String to byte conversion error in copying csv file

时间:2018-02-26 17:57:59

标签: python python-3.x csv

I wrote the following code in Python 3.6.4 to read a .csv file "Data.csv" in my directory and to copy the contents to a NamedTemporaryFile "temp_file"

file_path= "Data.csv"
temp_file=NamedTemporaryFile(delete=False)
with open(file_path,"rb") as csvfile,temp_file:
    fieldnames=["id","Title","Desc","Comments"]
    reader=csv.DictReader(csvfile,fieldnames=fieldnames)
    writer=csv.DictWriter(temp_file,fieldnames=fieldnames)
    for row in reader:
        temp_row={"id":row["id"],"Title":row["Title"],"Desc":row["Desc"],"Comments":row["Comments"],}
        writer.writerow(temp_row)
        print(row)

Executing the above code gave an error in the iterator line(for row in reader): The error said:

_csv.Error: iterator should return strings, not bytes (did you open the file in text mode?)

I searched for a solution and found this answer

But this did not solve my problem as, when I changed "rb" to "rt", I started getting another error on the line

writer.writerow(temp_row)

This error said:

TypeError: a bytes-like object is required, not 'str'

I think this problem occurs only in Python 3 does not affect Python 2

I have already tried methods like encode(), decode() function to convert String to bytes and also some library functions like json.dumps().

1 个答案:

答案 0 :(得分:2)

您以二进制模式打开文件:

with open(file_path,"rb") as csvfile,temp_file:
    #                ^^ b is for binary

不要那样做。

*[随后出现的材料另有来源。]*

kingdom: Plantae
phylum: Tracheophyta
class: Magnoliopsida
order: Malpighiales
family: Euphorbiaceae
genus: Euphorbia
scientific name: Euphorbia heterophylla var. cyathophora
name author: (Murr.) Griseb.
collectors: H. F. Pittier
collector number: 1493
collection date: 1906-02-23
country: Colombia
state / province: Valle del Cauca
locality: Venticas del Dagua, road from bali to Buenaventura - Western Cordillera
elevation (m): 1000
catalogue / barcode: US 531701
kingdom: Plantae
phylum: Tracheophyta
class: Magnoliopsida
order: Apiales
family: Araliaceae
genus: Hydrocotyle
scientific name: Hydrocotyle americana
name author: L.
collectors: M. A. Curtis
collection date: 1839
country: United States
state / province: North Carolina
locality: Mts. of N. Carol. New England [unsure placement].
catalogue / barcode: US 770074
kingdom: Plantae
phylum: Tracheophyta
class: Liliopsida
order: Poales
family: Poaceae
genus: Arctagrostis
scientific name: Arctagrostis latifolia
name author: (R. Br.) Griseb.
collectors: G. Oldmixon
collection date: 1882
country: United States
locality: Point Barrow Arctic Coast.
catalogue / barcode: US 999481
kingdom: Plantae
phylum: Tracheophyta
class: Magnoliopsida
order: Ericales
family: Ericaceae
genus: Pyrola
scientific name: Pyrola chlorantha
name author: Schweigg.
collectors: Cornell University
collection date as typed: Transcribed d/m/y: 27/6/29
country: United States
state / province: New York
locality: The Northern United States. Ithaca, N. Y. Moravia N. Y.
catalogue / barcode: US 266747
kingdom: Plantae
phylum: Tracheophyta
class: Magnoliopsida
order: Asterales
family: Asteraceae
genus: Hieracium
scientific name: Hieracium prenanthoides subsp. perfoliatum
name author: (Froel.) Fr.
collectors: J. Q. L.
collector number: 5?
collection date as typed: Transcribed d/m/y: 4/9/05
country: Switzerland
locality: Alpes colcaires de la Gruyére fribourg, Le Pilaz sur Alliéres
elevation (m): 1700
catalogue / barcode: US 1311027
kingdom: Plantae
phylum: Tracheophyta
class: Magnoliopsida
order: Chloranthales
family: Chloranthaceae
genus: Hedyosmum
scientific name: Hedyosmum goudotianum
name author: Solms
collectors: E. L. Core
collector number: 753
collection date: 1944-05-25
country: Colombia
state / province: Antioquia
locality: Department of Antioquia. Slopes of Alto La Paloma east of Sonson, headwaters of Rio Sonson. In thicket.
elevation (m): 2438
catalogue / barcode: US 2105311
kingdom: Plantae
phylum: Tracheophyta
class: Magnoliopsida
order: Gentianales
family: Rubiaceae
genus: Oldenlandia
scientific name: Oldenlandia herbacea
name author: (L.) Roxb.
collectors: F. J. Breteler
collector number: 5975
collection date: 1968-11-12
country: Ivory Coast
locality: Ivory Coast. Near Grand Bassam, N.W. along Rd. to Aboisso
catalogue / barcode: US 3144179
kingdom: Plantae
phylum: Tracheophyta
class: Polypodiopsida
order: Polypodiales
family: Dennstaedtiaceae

错误消息告诉您不应该这样做,它会特别提醒您以文本模式打开文件:

(did you open the file in text mode?)

从文件模式中删除b

NamedTemporaryFile() class也默认使用'w+b'的二进制模式,您需要告诉它以文本模式打开文件;使用'w+''w'

更正后的代码:

temp_file = NamedTemporaryFile(mode='w+', delete=False)
with open(file_path, "r") as csvfile, temp_file:

在Python 2中,csv模块只能处理二进制模式下的数据,部分原因是Python在首次创建模块时没有强大的Unicode支持,而且因为在Python 2中,某些平台上的文本模式文件以与CSV标准不兼容的方式翻译行结尾。

在Python 3中,strongly recommended在打开文件时通过添加newline=''来关闭行结尾翻译:

temp_file = NamedTemporaryFile(mode='w+', newline='', delete=False)
with open(file_path, "r", newline='') as csvfile, temp_file:

我还强烈考虑明确设置编码,而不是依赖于系统默认值。

作为旁注,在复制字典时无需拼出所有列名,甚至不必为DictReader()DictWriter创建每行的新字典fieldnames列出匹配项。您可以直接将阅读器传递给DictWriter.writerows()方法:

file_path = "Data.csv"
fieldnames = ["id", "Title", "Desc", "Comments"]
temp_file = NamedTemporaryFile(mode='w+', newline='', delete=False)
with open(file_path, "r", newline='') as csvfile, temp_file:
    reader = csv.DictReader(csvfile, fieldnames=fieldnames)
    writer = csv.DictWriter(temp_file, fieldnames=fieldnames)
    writer.writerows(reader)

此时我想知道您是否只是想使用shutil.copyfileob()并且只是避免解析为字典然后序列化为CSV。